Extract provided:

-- -- --

And why…with yeast…you must…be…patient.

9 thoughts on “Impatience – A Cautionary Tale

  1. I feel your pain. If it’s one thing baking with yeast and sourdough starter has taught me it’s patience. The good part is, one you learn that patience through baking it sort of leaks into other areas of your life. I have a sourdough no-knead loaf “rising” right now and so far it looks like a big gloppy puddle. I’m baking anyway but once in awhile who knows what happens. You’ll get it perfect next time!

    Trish

  2. aww….dang, I hate it when that happens. But I love it when people post the truth about their cooking projects. Not everything is gorgeous, not everything works, some nights you just eat Kraft Macaroni and Cheese and are happy enough with that, sometimes you’re distracted and things flop, sometimes things flop for no good reason. And most of the time things work and are gorgeous. I hope you had something else yummy for breakfast!

  3. Trish – it’s funny – usually I’m very patient with breads. They can take all day if they need to. But for whatever reason, I just wanted everything to HURRY UP!!! this morning. Ah well.

    chocolatechic – I’ll make them again – probably next weekend. I’ve made them before – different recipe, though. I just need to adjust my thinking before I tackle them again!

    Lori – the funny thing is, I was the only person NOT happy with them for breakfast. I made an egg and cheese sandwich with them for my husband – he loved it. I put peanutbutter and homemade jam on one for my son – he had seconds. And my daughter had hers with butter and a fried egg. She was happy, too. I was the only one muttering and cursing under my breath.

-- -- --

Record extracts:
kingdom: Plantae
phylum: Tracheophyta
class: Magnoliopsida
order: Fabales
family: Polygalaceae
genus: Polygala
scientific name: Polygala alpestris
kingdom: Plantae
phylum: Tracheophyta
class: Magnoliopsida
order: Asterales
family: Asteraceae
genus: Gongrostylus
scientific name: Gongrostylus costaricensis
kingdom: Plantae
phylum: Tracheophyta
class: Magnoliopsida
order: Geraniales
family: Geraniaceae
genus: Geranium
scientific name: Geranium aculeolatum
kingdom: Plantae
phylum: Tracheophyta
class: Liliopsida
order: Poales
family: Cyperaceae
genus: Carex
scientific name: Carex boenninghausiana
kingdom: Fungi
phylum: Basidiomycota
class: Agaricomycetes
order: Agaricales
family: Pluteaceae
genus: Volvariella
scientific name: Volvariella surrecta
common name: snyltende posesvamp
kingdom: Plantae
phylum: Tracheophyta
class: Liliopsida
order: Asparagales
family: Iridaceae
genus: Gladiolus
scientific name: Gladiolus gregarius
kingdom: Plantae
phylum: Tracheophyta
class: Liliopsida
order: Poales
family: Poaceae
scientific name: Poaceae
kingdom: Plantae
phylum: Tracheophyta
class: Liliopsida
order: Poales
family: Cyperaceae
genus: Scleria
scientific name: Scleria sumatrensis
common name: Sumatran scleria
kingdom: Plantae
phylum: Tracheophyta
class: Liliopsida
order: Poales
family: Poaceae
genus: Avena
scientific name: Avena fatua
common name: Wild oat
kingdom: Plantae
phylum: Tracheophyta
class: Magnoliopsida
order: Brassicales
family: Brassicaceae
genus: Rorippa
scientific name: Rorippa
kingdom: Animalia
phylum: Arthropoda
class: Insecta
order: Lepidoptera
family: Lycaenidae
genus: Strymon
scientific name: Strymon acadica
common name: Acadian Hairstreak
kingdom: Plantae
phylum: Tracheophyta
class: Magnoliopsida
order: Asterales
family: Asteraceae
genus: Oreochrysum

-- -- --

Activity: Write out the comments on baking with yeast from "2. aww….dang, I" to "morning. Ah well.", word for word.

Answer section:
2. aww….dang, I hate it when that happens. But I love it when people post the truth about their cooking projects. Not everything is gorgeous, not everything works, some nights you just eat Kraft Macaroni and Cheese and are happy enough with that, sometimes you’re distracted and things flop, sometimes things flop for no good reason. And most of the time things work and are gorgeous. I hope you had something else yummy for breakfast!

  3. Trish – it’s funny – usually I’m very patient with breads. They can take all day if they need to. But for whatever reason, I just wanted everything to HURRY UP!!! this morning. Ah well.